Dimanche, rien ne se passait comme prévu. La Manif pour Tous parisienne avait réuni plusieurs dizaines de milliers de personnes et l’ambiance, très tendue à deux jours du vote en seconde lecture par l’Assemblée nationale du projet de loi Taubira, avait justifié une mobilisation exceptionnelle des forces de l’ordre, notamment autour de l’événement et au point d’arrivée du cortège. Mais à 15h59, on lui signala un attroupement suspect avenue des Gobelins. 3 CRS étaient sur le coup. À 16h02, une trentaine d’individus s’asseyaient sur la chaussées des Champs, le slogan “Un père, une mère, c’est élémentaire !” à la bouche, l’avertissait-on. 2 CRS sur le coup. À 16h03, on lui signalait que des jeunes s’étaient allongé sur les rails du tramway T2 à au moins deux endroits dans la capitale. Les gendarmes mobiles allaient s’en occuper. Impossible en effet de réduire le dispositif autour de LMPT où de nombreux manifestants n’avaient pas l’air d’être de ceux qui rentrent à la maison quand Frigide ou Albéric le demande. À 16h04, Bernard Boucault, le Préfet de police de Paris, l’appelait en catastrophe : on lui signalait des dizaines d’attroupements dans tout Paris : Rivoli, Les Halles, l’Hôtel de ville, Bourse, Sorbonne, Saint-Michel, Luxembourg, Etoile, Barbès, Magenta… et des dizaines d’avenues bloquées pacifiquement. Que faire ? Redéployer les forces de l’ordre ? “Et merde ! On me rapporte au moins dix autres attroupements, deux intrusions sur le périphérique et des individus sur les voies du RER C à hauteur du parc André Citroën !” l’interrompit dans ses pensées Bernard Boucault. Son ton était paniqué. “Sur la Tour Eiffel et Montmartre aussi. Mais, c’est quoi ce délire ?”

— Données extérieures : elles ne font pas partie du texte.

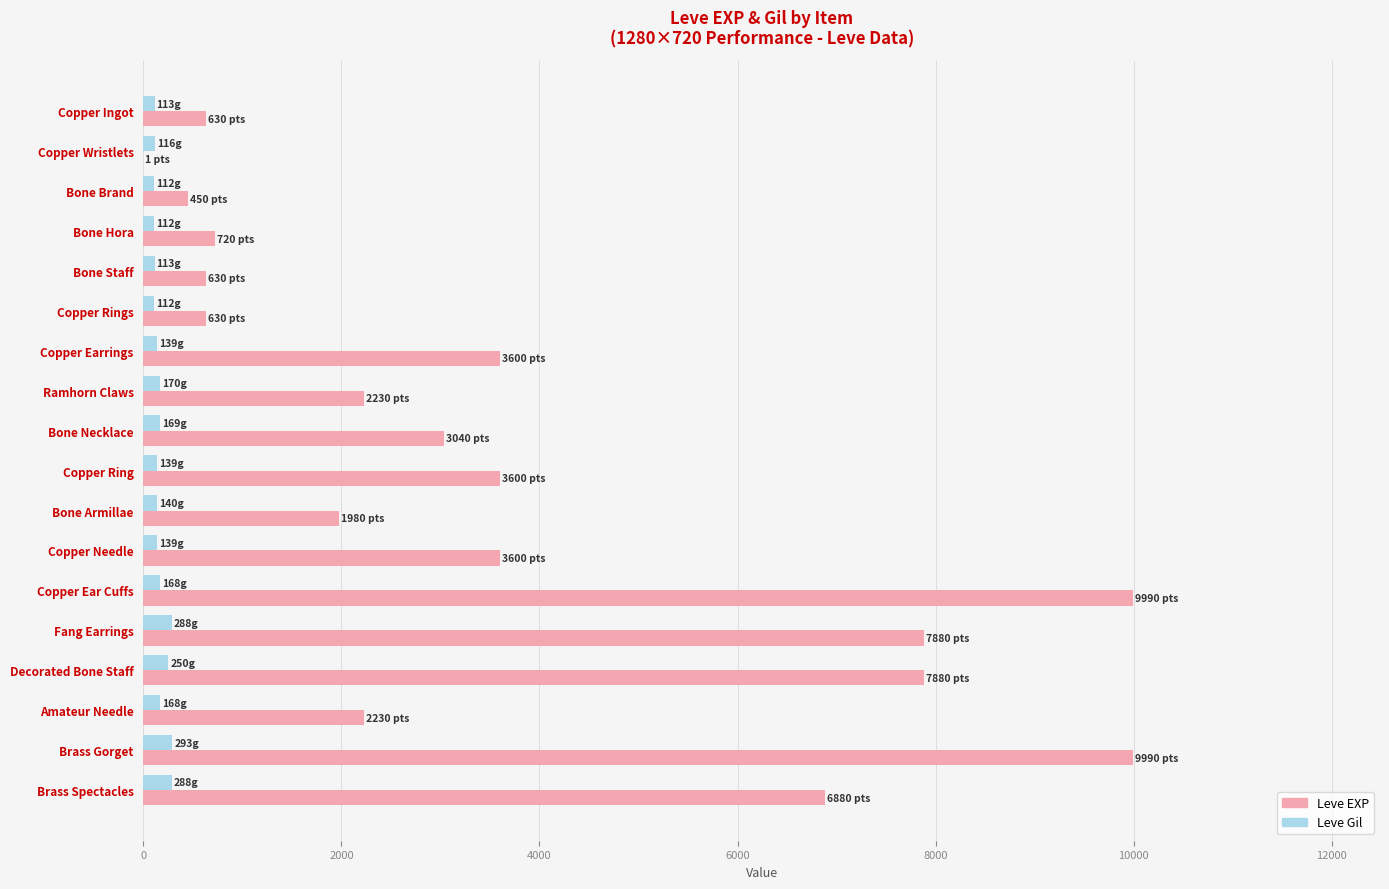

What are all the series names shown in the legend?

Leve EXP, Leve Gil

“Arrêtez tout !”, lui répondit-il. “Tout !”
“Arrêter quoi, bon sang ?” lui répondit Boucault. La tête lui tourna. Qu’est-ce qui lui avait fichu de tels manifestants ? Il devait en référer au Président. Tout de suite.
“Oui allô ?”
“Allo, Ségo… pardon, allô Valérie, est-ce que je pourrais parler à François s’il te plaît ?”
“François, c’est Kommandantur, il n’a pas l’air bien, on dirait qu’Anne Gravoin l’a quitté.”
“Oui, Manuel ?”
“François, c’est la cata, les anti-mariage pour tous manifestent partout dans Paris, j’ai Boucault qui me rappelle, là, attends, deux secondes !”
“Oui, Bernard ?”
“Manuel, je ne sais pas ce qu’il se passe. On me signale huit autres rassemblements et certains signalés par des appels à la Préf’ n’ont en fait pas lieu, j’ai trois CRS qui se sont rendues pour rien à Rivoli tandis que certaines avenues sont bouchées depuis cinq minutes…”
Manuel se réveilla en sursaut. Anne était toujours à ses côtés, il était 2h05 du matin ce samedi. “Waouh… Heureusement que dimanche, ce sont des bons petits cathos qui ne font pas de vague qui manifestent” pensa-t-il, en sueurs, avant d’aller aux toilettes.